Stored data entries:
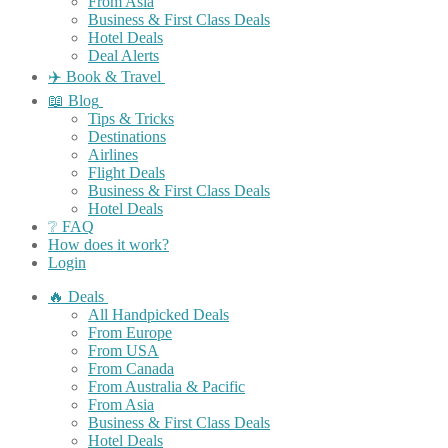
From Asia
Business & First Class Deals
Hotel Deals
Deal Alerts
✈️ Book & Travel
📖 Blog
Tips & Tricks
Destinations
Airlines
Flight Deals
Business & First Class Deals
Hotel Deals
❔ FAQ
How does it work?
Login
🔥 Deals
All Handpicked Deals
From Europe
From USA
From Canada
From Australia & Pacific
From Asia
Business & First Class Deals
Hotel Deals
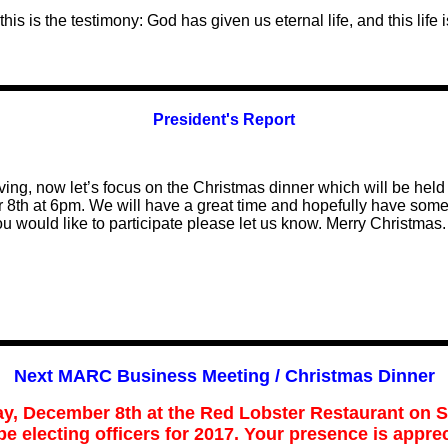
this is the testimony: God has given us eternal life, and this life 
President's Report
ving, now let’s focus on the Christmas dinner which will be held
 8th at 6pm. We will have a great time and hopefully have som
you would like to participate please let us know. Merry Christmas.
N
ext MARC Business Meeting / Christmas Dinner
ay, December
8
th at
the Red Lobster Restaurant on 
 be electing officers for 2017. Your presence is
apprec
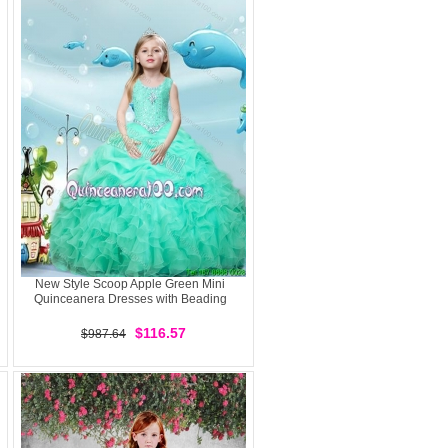
New Style Scoop Apple Green Mini
Quinceanera Dresses with Beading
$116.57
$987.64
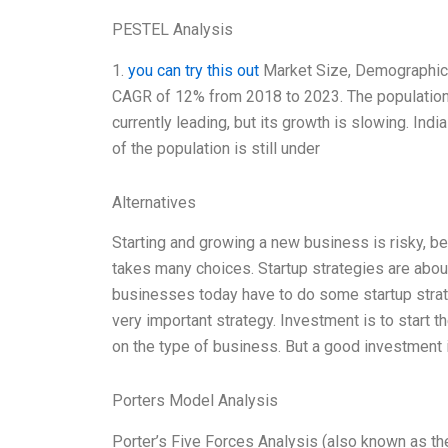
PESTEL Analysis
1.
you can try this out
Market Size, Demographics,
CAGR of 12% from 2018 to 2023. The population wi
currently leading, but its growth is slowing. Ind
of the population is still under
Alternatives
Starting and growing a new business is risky, b
takes many choices. Startup strategies are abo
businesses today have to do some startup strate
very important strategy. Investment is to star
on the type of business. But a good investment 
Porters Model Analysis
Porter’s Five Forces Analysis (also known as the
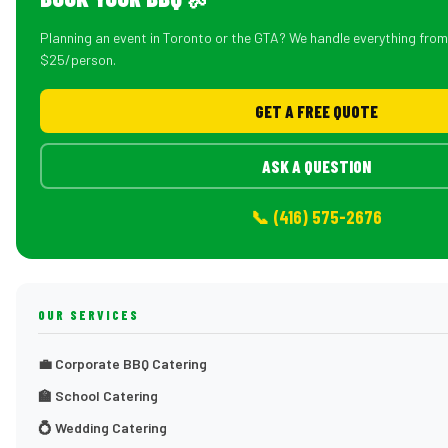
Planning an event in Toronto or the GTA? We handle everything fro
$25/person.
GET A FREE QUOTE
ASK A QUESTION
📞 (416) 575-2676
OUR SERVICES
💼 Corporate BBQ Catering
🏫 School Catering
💍 Wedding Catering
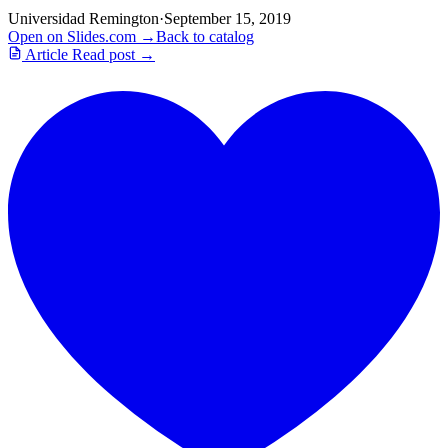
Universidad Remington
·
September 15, 2019
Open on Slides.com →
Back to catalog
Article
Read post →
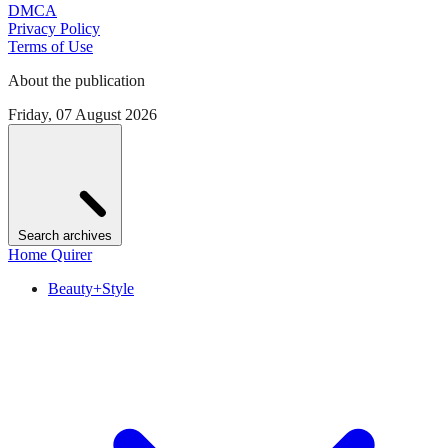
DMCA
Privacy Policy
Terms of Use
About the publication
Friday, 07 August 2026
Search archives
Home Quirer
Beauty+Style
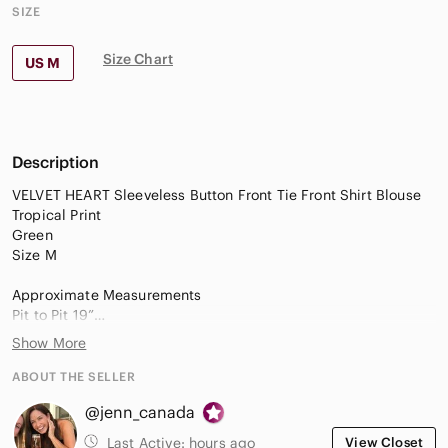
SIZE
Size Chart
US M
Description
VELVET HEART Sleeveless Button Front Tie Front Shirt Blouse
Tropical Print
Green
Size M
Approximate Measurements
Pit to Pit 19”
Length 23”
Show More
EUC
ABOUT THE SELLER
@jenn_canada
Last Active:
hours ago
View Closet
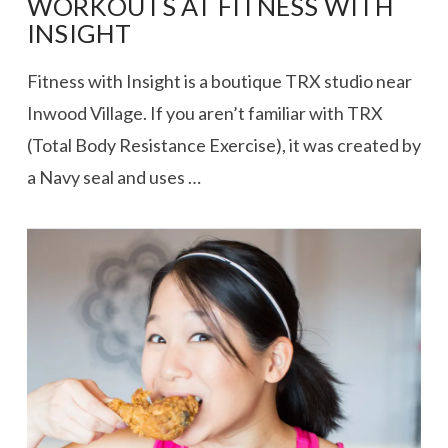
WORKOUTS AT FITNESS WITH
INSIGHT
Fitness with Insight is a boutique TRX studio near
Inwood Village. If you aren’t familiar with TRX
(Total Body Resistance Exercise), it was created by
a Navy seal and uses …
VIEW POST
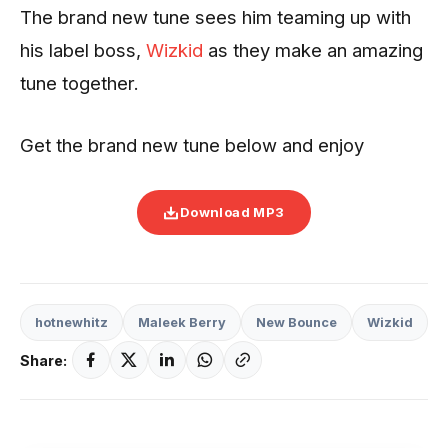
The brand new tune sees him teaming up with
his label boss,
Wizkid
as they make an amazing
tune together.
Get the brand new tune below and enjoy
Download MP3
hotnewhitz
Maleek Berry
New Bounce
Wizkid
Share:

WHAT THE TASK ASKS:
Every record is to be restated word for word, with the pictures left out.

EXERCISE RESULT:
From Asia
Business & First Class Deals
Hotel Deals
Deal Alerts
✈️ Book & Travel
📖 Blog
Tips & Tricks
Destinations
Airlines
Flight Deals
Business & First Class Deals
Hotel Deals
❔ FAQ
How does it work?
Login
🔥 Deals
All Handpicked Deals
From Europe
From USA
From Canada
From Australia & Pacific
From Asia
Business & First Class Deals
Hotel Deals
this is the testimony: God has given us eternal life, and this life 
President's Report
ving, now let’s focus on the Christmas dinner which will be held
 8th at 6pm. We will have a great time and hopefully have som
you would like to participate please let us know. Merry Christmas.
N
ext MARC Business Meeting / Christmas Dinner
ay, December
8
th at
the Red Lobster Restaurant on 
 be electing officers for 2017. Your presence is
apprec
New Style Scoop Apple Green Mini
Quinceanera Dresses with Beading
$116.57
$987.64
PESTEL Analysis
1.
you can try this out
Market Size, Demographics,
CAGR of 12% from 2018 to 2023. The population wi
currently leading, but its growth is slowing. Ind
of the population is still under
Alternatives
Starting and growing a new business is risky, b
takes many choices. Startup strategies are abo
businesses today have to do some startup strate
very important strategy. Investment is to star
on the type of business. But a good investment 
Porters Model Analysis
Porter’s Five Forces Analysis (also known as the
Planning an event in Toronto or the GTA? We handle everything fro
$25/person.
GET A FREE QUOTE
ASK A QUESTION
📞 (416) 575-2676
OUR SERVICES
💼 Corporate BBQ Catering
🏫 School Catering
💍 Wedding Catering
Universidad Remington
·
September 15, 2019
Open on Slides.com →
Back to catalog
Article
Read post →
DMCA
Privacy Policy
Terms of Use
About the publication
Friday, 07 August 2026
Search archives
Home Quirer
Beauty+Style
SIZE
Size Chart
US M
Description
VELVET HEART Sleeveless Button Front Tie Front Shirt Blouse
Tropical Print
Green
Size M
Approximate Measurements
Pit to Pit 19”
Length 23”
Show More
EUC
ABOUT THE SELLER
@jenn_canada
Last Active:
hours ago
View Closet
WORKOUTS AT FITNESS WITH
INSIGHT
Fitness with Insight is a boutique TRX studio near
Inwood Village. If you aren’t familiar with TRX
(Total Body Resistance Exercise), it was created by
a Navy seal and uses …
VIEW POST
The brand new tune sees him teaming up with
his label boss,
Wizkid
as they make an amazing
tune together.
Get the brand new tune below and enjoy
Download MP3
hotnewhitz
Maleek Berry
New Bounce
Wizkid
Share:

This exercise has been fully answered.